▶ _Records for this task_:
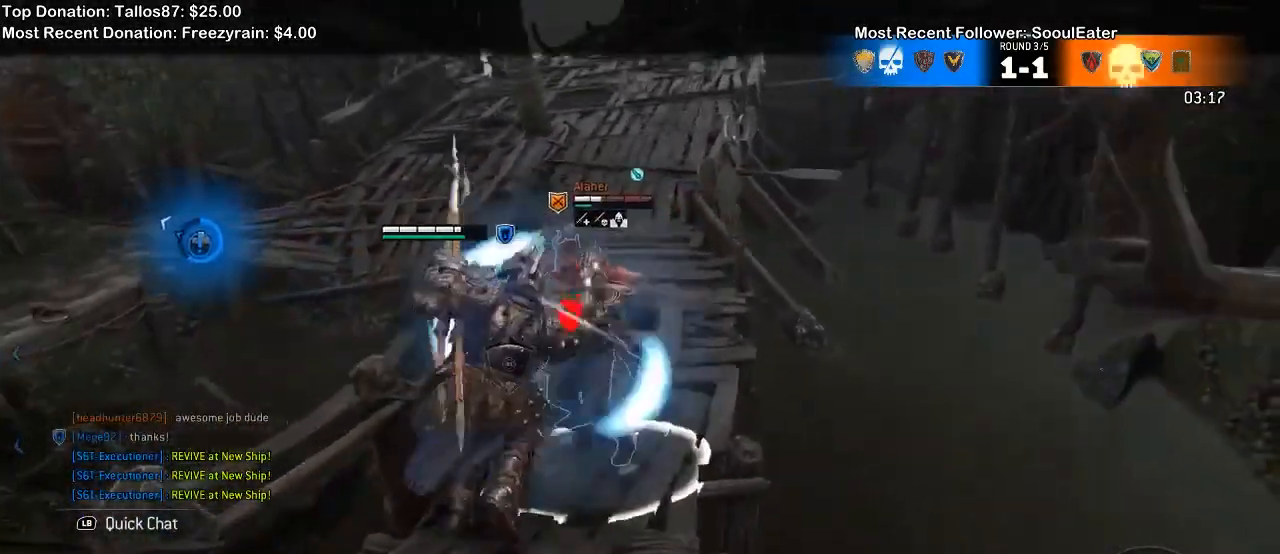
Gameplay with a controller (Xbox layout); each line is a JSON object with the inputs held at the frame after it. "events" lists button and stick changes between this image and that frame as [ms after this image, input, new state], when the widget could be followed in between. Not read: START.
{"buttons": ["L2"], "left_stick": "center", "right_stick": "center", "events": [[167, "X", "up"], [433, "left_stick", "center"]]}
...
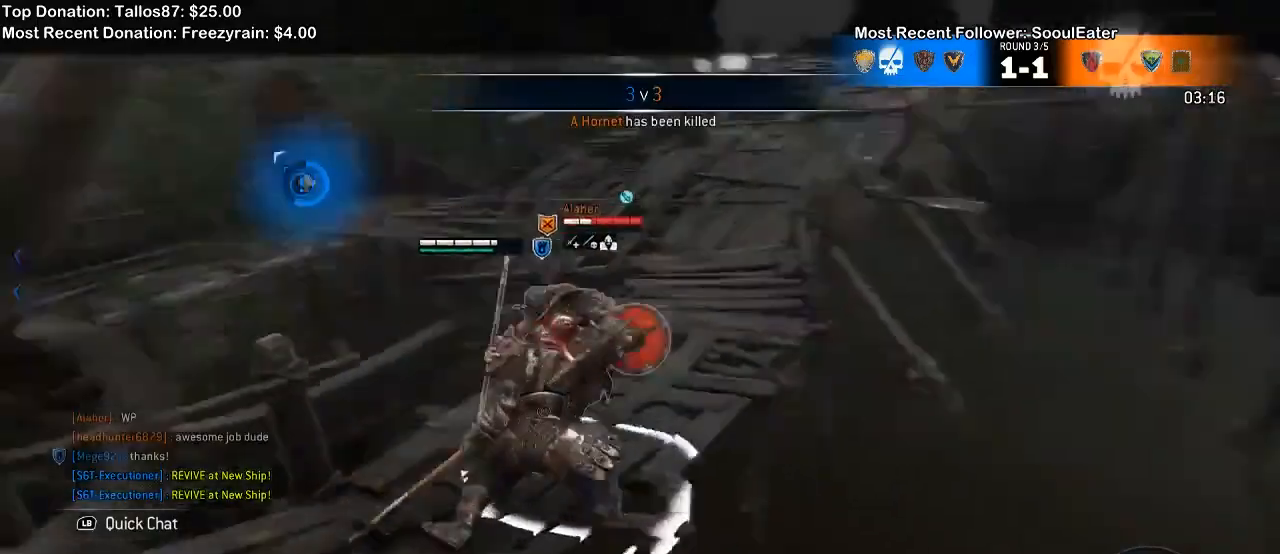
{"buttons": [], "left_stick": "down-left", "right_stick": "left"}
...
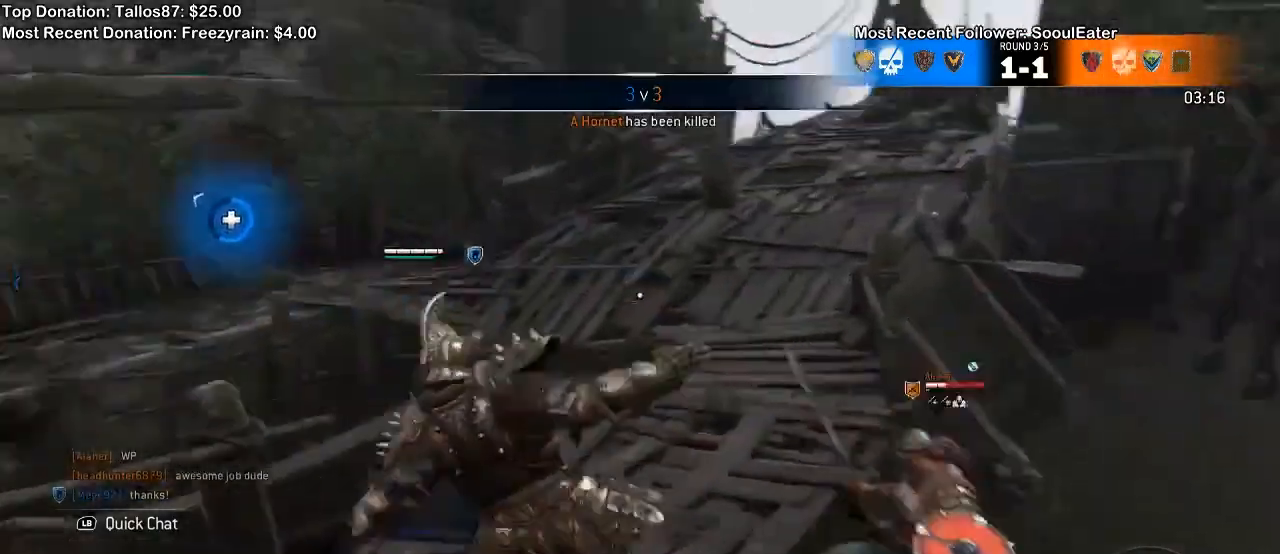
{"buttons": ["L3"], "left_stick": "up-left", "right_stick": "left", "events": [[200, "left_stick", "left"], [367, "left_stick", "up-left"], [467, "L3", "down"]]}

▶ _Work required_: Whichever lines of the data include the word "buttons", pull them out.

▶ _Exercise answer_:
{"buttons": ["L2"], "left_stick": "center", "right_stick": "center", "events": [[167, "X", "up"], [433, "left_stick", "center"]]}
{"buttons": [], "left_stick": "down-left", "right_stick": "left"}
{"buttons": ["L3"], "left_stick": "up-left", "right_stick": "left", "events": [[200, "left_stick", "left"], [367, "left_stick", "up-left"], [467, "L3", "down"]]}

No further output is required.